Frequencies are the new gold for both the state and the operators. Governments could demand the highest price and generate more money for the state budget. But on the other hand, this would drain so much money from private sector that it would not be able to build the infrastructure in a short period of time. As states, we must agree that we prefer investment and rapid construction, even at the cost of lower state revenues.
With 4G, we have focused on coverage based on the density of the population. At the onset of the IoT, in the case of autonomous cars, our concern must be the percentage of covered area. If a car is to drive from one city to another, it requires countrywide coverage.
Even in Slovakia, there is a struggle between telecommunication companies and the state. They don’t really like state or municipal investments, they claim they create competition. If this is the case, then the private sector should guarantee coverage of “X” percentage of an area by the year “Y”. If not, then the state must intervene because there are areas that will never be commercially attractive.
Cohesion policy is not one of the priorities during the Slovak Presidency, but it is an important topic. What can we do in this field?
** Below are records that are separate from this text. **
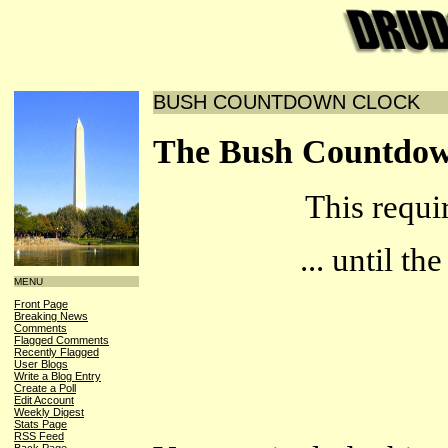
BUSH COUNTDOWN CLOCK
The Bush Countdow
This requi
... until t
MENU
Front Page
Breaking News
Comments
Flagged Comments
Recently Flagged
User Blogs
Write a Blog Entry
Create a Poll
Edit Account
Weekly Digest
Stats Page
RSS Feed
Back Page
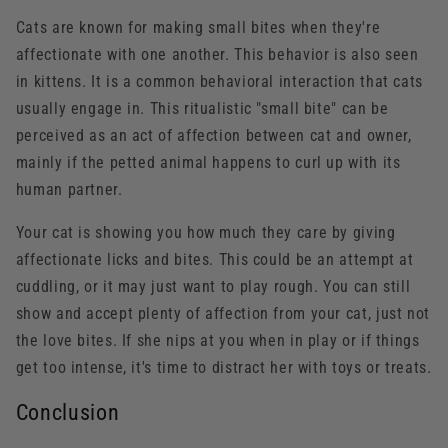
Cats are known for making small bites when they're
affectionate with one another. This behavior is also seen
in kittens. It is a common behavioral interaction that cats
usually engage in. This ritualistic "small bite" can be
perceived as an act of affection between cat and owner,
mainly if the petted animal happens to curl up with its
human partner.
Your cat is showing you how much they care by giving
affectionate licks and bites. This could be an attempt at
cuddling, or it may just want to play rough. You can still
show and accept plenty of affection from your cat, just not
the love bites. If she nips at you when in play or if things
get too intense, it's time to distract her with toys or treats.
Conclusion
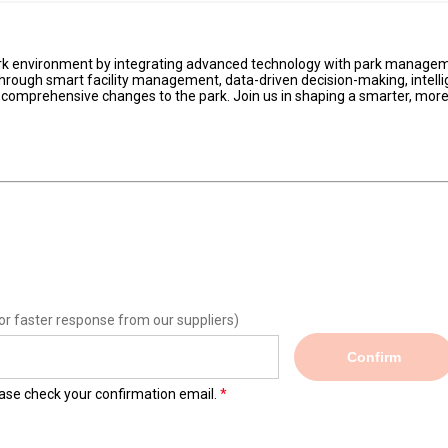
 park environment by integrating advanced technology with park manage
Through smart facility management, data-driven decision-making, intelli
 comprehensive changes to the park. Join us in shaping a smarter, mor
or faster response from our suppliers)
Confirm
lease check your confirmation email.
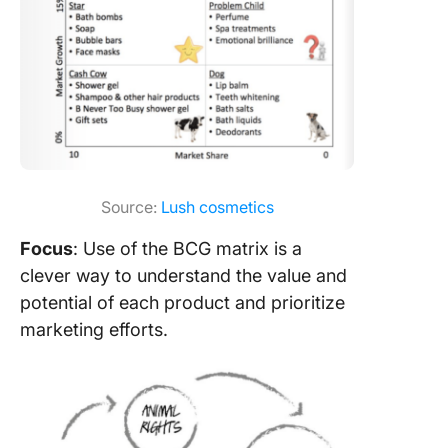
Source:
Lush cosmetics
Focus
: Use of the BCG matrix is a
clever way to understand the value and
potential of each product and prioritize
marketing efforts.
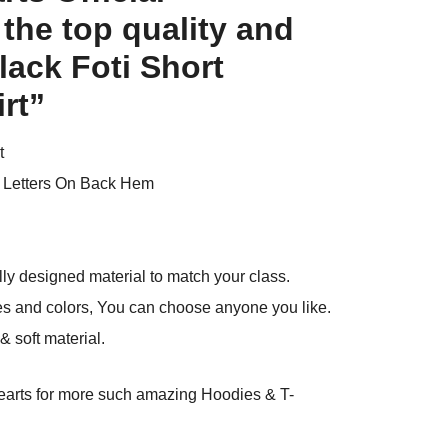
 the top quality and
ack Foti Short
rt”
t
 Letters On Back Hem
ly designed material to match your class.
es and colors, You can choose anyone you like.
 soft material.
arts
for more such amazing Hoodies & T-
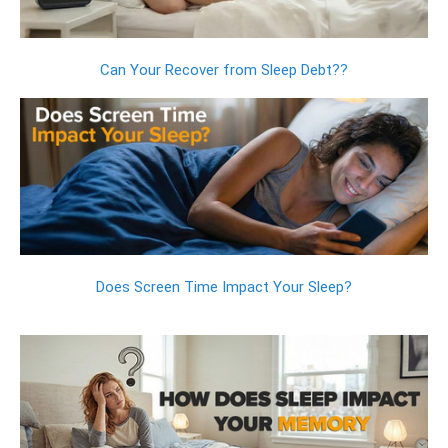
Can Your Recover from Sleep Debt??
Does Screen Time Impact Your Sleep?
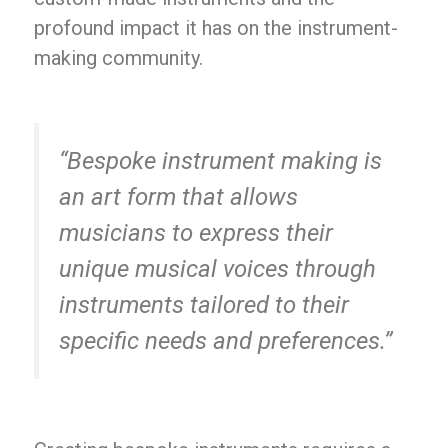
profound impact it has on the instrument-
making community.
“Bespoke instrument making is
an art form that allows
musicians to express their
unique musical voices through
instruments tailored to their
specific needs and preferences.”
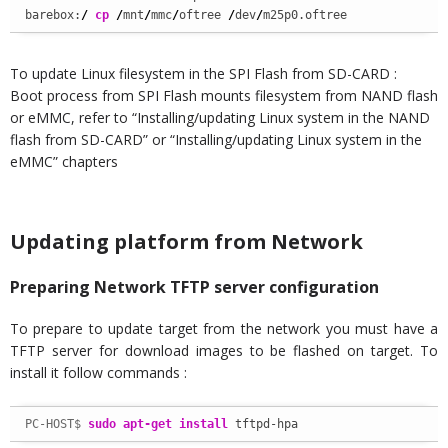
barebox:
/
cp
/
mnt
/
mmc
/
oftree 
/
dev
/
m25p0.oftree
To update Linux filesystem in the SPI Flash from SD-CARD :
Boot process from SPI Flash mounts filesystem from NAND flash
or eMMC, refer to “Installing/updating Linux system in the NAND
flash from SD-CARD” or “Installing/updating Linux system in the
eMMC” chapters
Updating platform from Network
Preparing Network TFTP server configuration
To prepare to update target from the network you must have a
TFTP server for download images to be flashed on target. To
install it follow commands :
PC-HOST$ 
sudo
apt-get install
 tftpd-hpa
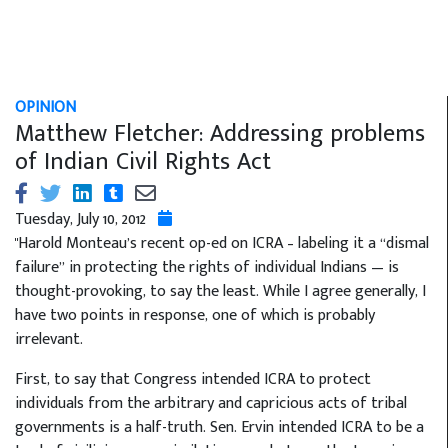
OPINION
Matthew Fletcher: Addressing problems
of Indian Civil Rights Act
Tuesday, July 10, 2012
"Harold Monteau’s recent op-ed on ICRA – labeling it a “dismal
failure” in protecting the rights of individual Indians — is
thought-provoking, to say the least. While I agree generally, I
have two points in response, one of which is probably
irrelevant.
First, to say that Congress intended ICRA to protect
individuals from the arbitrary and capricious acts of tribal
governments is a half-truth. Sen. Ervin intended ICRA to be a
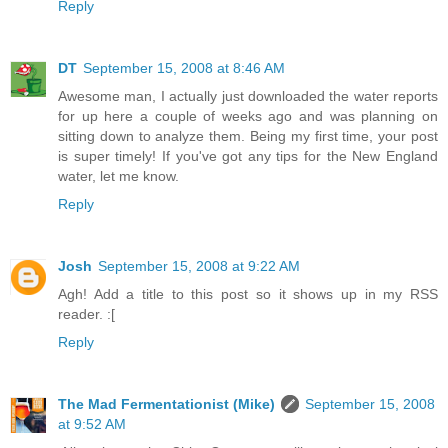
Reply
DT
September 15, 2008 at 8:46 AM
Awesome man, I actually just downloaded the water reports
for up here a couple of weeks ago and was planning on
sitting down to analyze them. Being my first time, your post
is super timely! If you've got any tips for the New England
water, let me know.
Reply
Josh
September 15, 2008 at 9:22 AM
Agh! Add a title to this post so it shows up in my RSS
reader. :[
Reply
The Mad Fermentationist (Mike)
September 15, 2008
at 9:52 AM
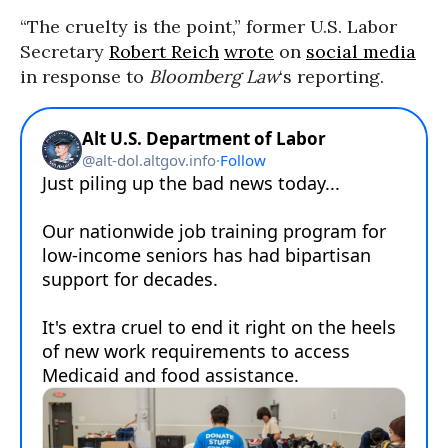
“The cruelty is the point,” former U.S. Labor
Secretary
Robert Reich
wrote
on
social media
in response to
Bloomberg Law
‘s reporting.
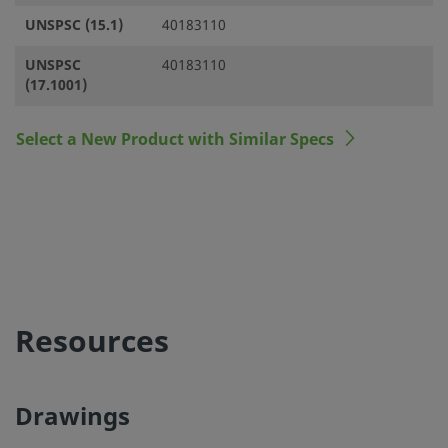
UNSPSC (15.1)
40183110
UNSPSC
40183110
(17.1001)
Select a New Product with Similar Specs
Resources
Drawings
I don’t want the debate on the Cohesion Policy to slip into a polemic between net payers and net beneficiaries. We are all members, we all make budget contributions. It was the Union itself that decided to show solidarity with the less-developed regions. Slovakia could become a net payer, but this does not mean changing our attitude. There is no need to discuss whether the Cohesion Policy is an added value for Europe, the results are self-explanatory. We need to discuss its future beyond 2020 and its current situation.
And what is the current situation?
We have a complicated bureaucratic system including an unpredictable multilevel system of controls focused on processes and papers, not on results. It needs simplifying.
This simplification should be applied during this programming period without radically altering the entire system. That includes expense reporting or controlling on outcomes rather than the process itself, especially if we trust the beneficiaries. These are often municipalities.
We are expecting a lot from the high level group of the European Commission. We also have some practical remarks issued by the Committee of the Regions. I believe that under the Slovak Presidency we will be able settle on clear conclusions. These could serve as the basis for the Cohesion Policy after 2020.
Should the extent of the programming be considered, too, as suggested by the Committee of Regions? For example, if the goal is increasing employment, should recipients of funds be given a free hand in deciding how to respond to local circumstances?
Flexibility is certainly legitimate, yes, because every region is unique. I also think we should not have strictly enforced instruments to achieve the various priorities and we should trust the locals. There is no need to steer everything from the top, we need a balance.
What is your view of the debate over whether the new financial instrument, the so-called Juncker Plan comes at the expense of traditional structural and investment funds?
The development of infrastructure of national significance has an added value for all Europeans. We need to keep the balance between the interests of the state and of the local governments. Nobody is right by definition.